PINK FLOYD THE MAURITIAN TRIBUTE : Comfortably Numb

Excellent concert que celui donné à Casela World of Adventure samedi soir. Pink Floyd The Mauritian Tribute s’est déroulé dans l’esprit du groupe. Voilà comment l’on s’est ressenti Comfortably Numb.
Les avis divergent quant au vrai sens de cette chanson considérée comme l’une des plus appréciées des fans de Pink Floyd. Entre les refrains blancs de David Gilmour et les couplets sombres de Roger Waters, d’aucuns parlent aussi d’un agréable engourdissement provoqué par une de ces quelconques substances qui ont écarté Syd Barret de l’immense succès qu’il avait déclenché après la création du groupe anglais au milieu des années 60. Mais comme gravée sur la face éclairée de la lune, l’histoire de Pink Floyd est éternelle. Elle ne se racontera jamais au passé tandis qu’elle vogue constamment sur les airs du présent propageant à travers le temps cette sensation Comfortably Numb qui ne provoque jamais d’OD. Mais faut-il encore que l’esprit, l’univers, le génie de Pink Floyd soient respectés pour que chaque hommage soit effectivement another brick in the wall dans la construction de l’édifice. Pink Floyd The Mauritian Tribute 2017 a fait sa part et a gagné le mérite d’être cité. Le concert donné à Casela samedi soir fait date indéniablement.

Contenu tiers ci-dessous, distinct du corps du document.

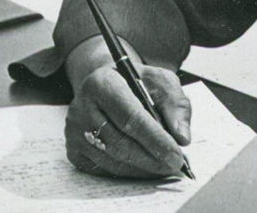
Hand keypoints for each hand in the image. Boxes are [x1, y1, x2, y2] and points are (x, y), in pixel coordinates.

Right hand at [64, 59, 191, 177]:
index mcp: (102, 83)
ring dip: (142, 169)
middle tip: (175, 166)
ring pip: (112, 160)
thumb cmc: (136, 85)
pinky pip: (104, 169)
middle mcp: (81, 106)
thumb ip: (176, 106)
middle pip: (119, 142)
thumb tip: (182, 137)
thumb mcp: (160, 83)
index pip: (130, 117)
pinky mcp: (73, 150)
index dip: (155, 139)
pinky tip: (144, 168)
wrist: (108, 87)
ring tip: (164, 168)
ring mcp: (74, 131)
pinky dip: (128, 173)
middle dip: (151, 158)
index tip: (177, 156)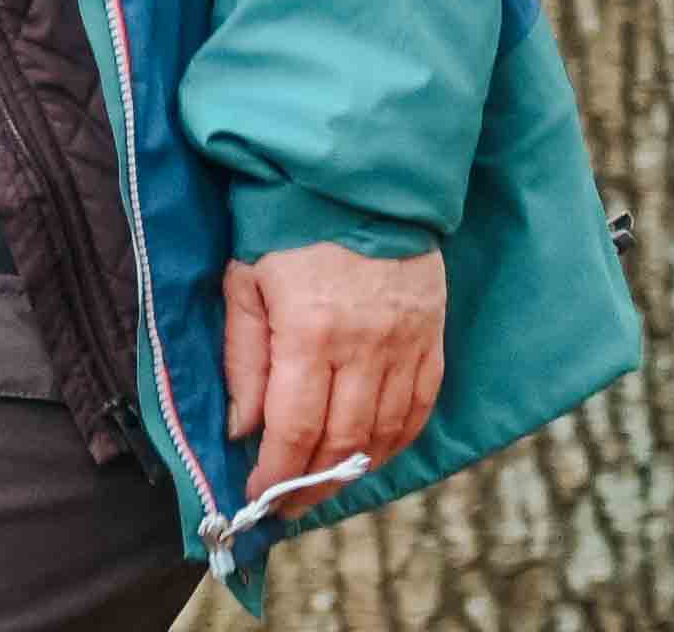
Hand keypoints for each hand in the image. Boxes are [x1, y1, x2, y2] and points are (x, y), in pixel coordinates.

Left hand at [222, 243, 444, 505]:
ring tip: (324, 482)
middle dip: (311, 482)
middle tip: (288, 500)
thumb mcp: (245, 278)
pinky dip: (398, 438)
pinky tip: (374, 452)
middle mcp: (363, 345)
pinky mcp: (431, 332)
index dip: (276, 473)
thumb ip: (244, 358)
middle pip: (341, 441)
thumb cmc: (287, 220)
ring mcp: (404, 341)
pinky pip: (421, 405)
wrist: (355, 172)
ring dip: (353, 467)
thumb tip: (242, 429)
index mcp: (309, 330)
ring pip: (384, 431)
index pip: (294, 428)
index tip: (258, 495)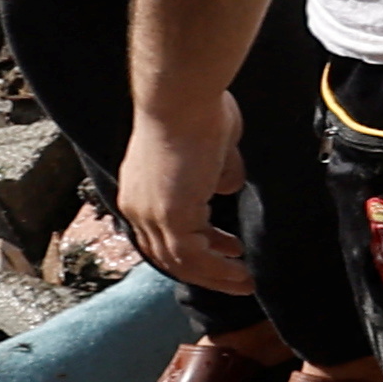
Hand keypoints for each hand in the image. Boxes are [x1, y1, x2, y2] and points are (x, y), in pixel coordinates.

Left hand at [118, 98, 261, 297]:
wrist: (181, 98)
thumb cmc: (197, 109)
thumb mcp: (214, 147)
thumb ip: (219, 170)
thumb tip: (226, 186)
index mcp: (142, 189)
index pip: (161, 232)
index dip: (192, 247)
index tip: (222, 250)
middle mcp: (139, 206)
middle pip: (167, 254)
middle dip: (204, 270)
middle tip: (234, 276)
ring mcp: (151, 214)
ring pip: (180, 262)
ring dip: (214, 277)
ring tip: (243, 283)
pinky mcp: (169, 217)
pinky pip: (193, 257)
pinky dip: (216, 270)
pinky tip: (240, 272)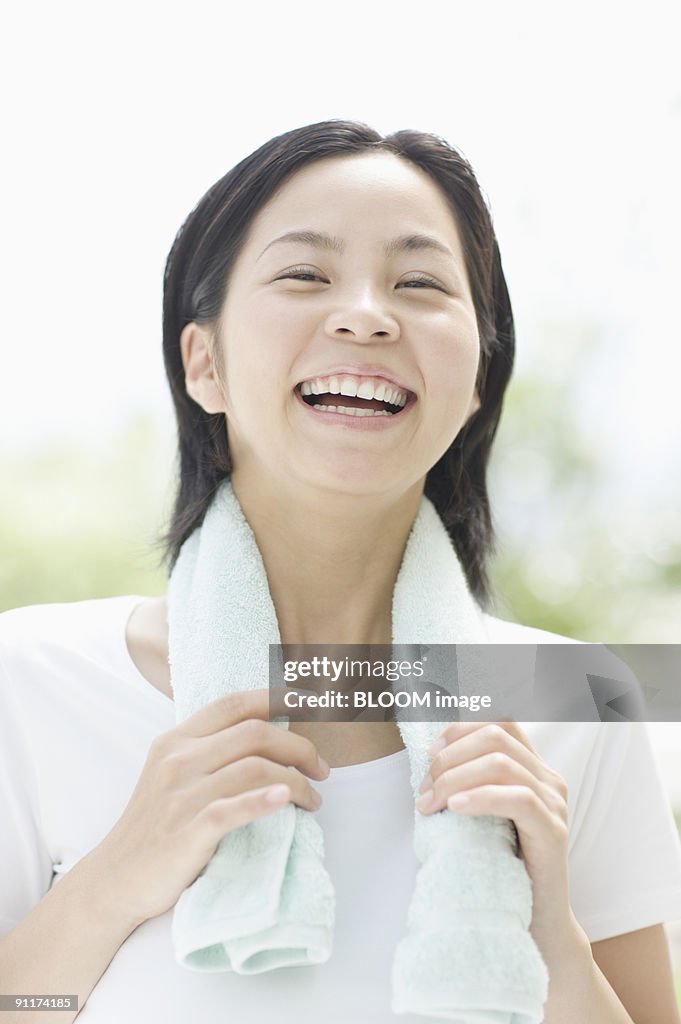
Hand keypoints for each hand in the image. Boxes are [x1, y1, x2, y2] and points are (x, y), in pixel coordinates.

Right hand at [100, 688, 329, 926]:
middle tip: (321, 769)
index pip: (233, 704)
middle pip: (254, 734)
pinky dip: (264, 801)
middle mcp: (178, 760)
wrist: (116, 879)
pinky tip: (287, 801)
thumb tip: (266, 736)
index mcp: (176, 740)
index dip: (277, 698)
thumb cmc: (155, 825)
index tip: (311, 704)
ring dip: (296, 782)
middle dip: (299, 747)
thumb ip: (208, 750)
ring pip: (254, 769)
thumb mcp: (171, 773)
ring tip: (313, 800)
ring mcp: (181, 795)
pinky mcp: (187, 832)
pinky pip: (232, 809)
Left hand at [416, 720, 581, 961]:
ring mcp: (554, 804)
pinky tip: (457, 809)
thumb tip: (429, 759)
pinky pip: (519, 799)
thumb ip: (469, 784)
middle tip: (424, 791)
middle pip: (494, 736)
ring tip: (431, 805)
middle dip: (449, 757)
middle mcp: (548, 778)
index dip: (460, 728)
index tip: (430, 754)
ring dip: (455, 778)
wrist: (537, 922)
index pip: (499, 721)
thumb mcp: (483, 815)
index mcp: (532, 768)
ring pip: (500, 763)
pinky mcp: (554, 832)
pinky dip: (481, 797)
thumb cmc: (502, 867)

Rien n’était pourtant gagné pour l’équipe qui s’est attelée à l’improbable défi que de reprendre l’un des groupes les plus mythiques du rock progressif/psychédélique. Face aux irréductibles venus en nombre, la moindre fausse note aurait fait tache dans le tableau. Manquer de respect au sacré tiendrait du sacrilège : elle l’aurait cher payé. Mais, rassurez-vous, personne n’a été conduit au bûcher. Ce sont finalement de chaudes et sincères acclamations qui ont fermé le concert après la dernière note.
Des incontournables présents sur les compils marquées du sceau best of aux titres plus pointilleux, Pink Floyd The Mauritian Tribute a passé en revue les différents moments qui ont marqué le groupe qui a connu plusieurs saisons. Au sein des spectateurs composés d’émules de différentes générations, chacun a trouvé sa part et certains couplets ont été repris en chœur. Un concert vécu le sourire aux lèvres, les sens en éveil portés par ce capharnaüm de sons, de mélodies et de lumière libérés comme des bêtes indomptées dans le parc pour voguer jusqu’à l’horizon aux larges des côtes de Rivière-Noire.
Tout cela à mettre sur le compte de la très bonne, voire souvent excellente, performance des artistes réunis pour que cet hommage ne soit pas un pâle ersatz. On devine la grande préparation nécessaire en amont pour construire un tel projet où la reproduction des morceaux ne suffit pas. Faut-il encore savoir les incarner, leur donner de la dimension et tout placer dans cet univers où la moindre petite vibration a toute son importance et où le plus banal des bruitages fait toute la différence. Fidèle le plus souvent, l’équipe a aussi pris des libertés qui en valaient le détour, comme pour sa version jazz de Money.
De la dextérité, certes, mais aussi de l’humilité dans le jeu pour que ce soit avant tout l’œuvre qui soit mise de l’avant et non pas soi ou des histoires d’ego. La sobriété optée dans le jeu de scène des artistes a permis à l’esprit de Pink Floyd de prendre possession de ce spectacle qu’il a habité à chaque instant. Yavin Coopan, Steed Lebon, Arnaud Gauthier, Marc Giraud, Eric Desvaux, Ashvin Seewoochurn, Roro Constantin, John Chee-Ting, Grace Gauthier et Mirella Desvaux ont eu le ton et l’inspiration justes. Et très certainement la performance de Thibault de Robillard à la lead guitar a donné à ce spectacle sa puissance et son sens.
Des écrans géants, des images puisées des clips, des effets de lumières psychédéliques pour contribuer à cet univers reconstitué à Casela. Un concert donné au clair des étoiles ; des crazy diamonds venus dire Wish you were here.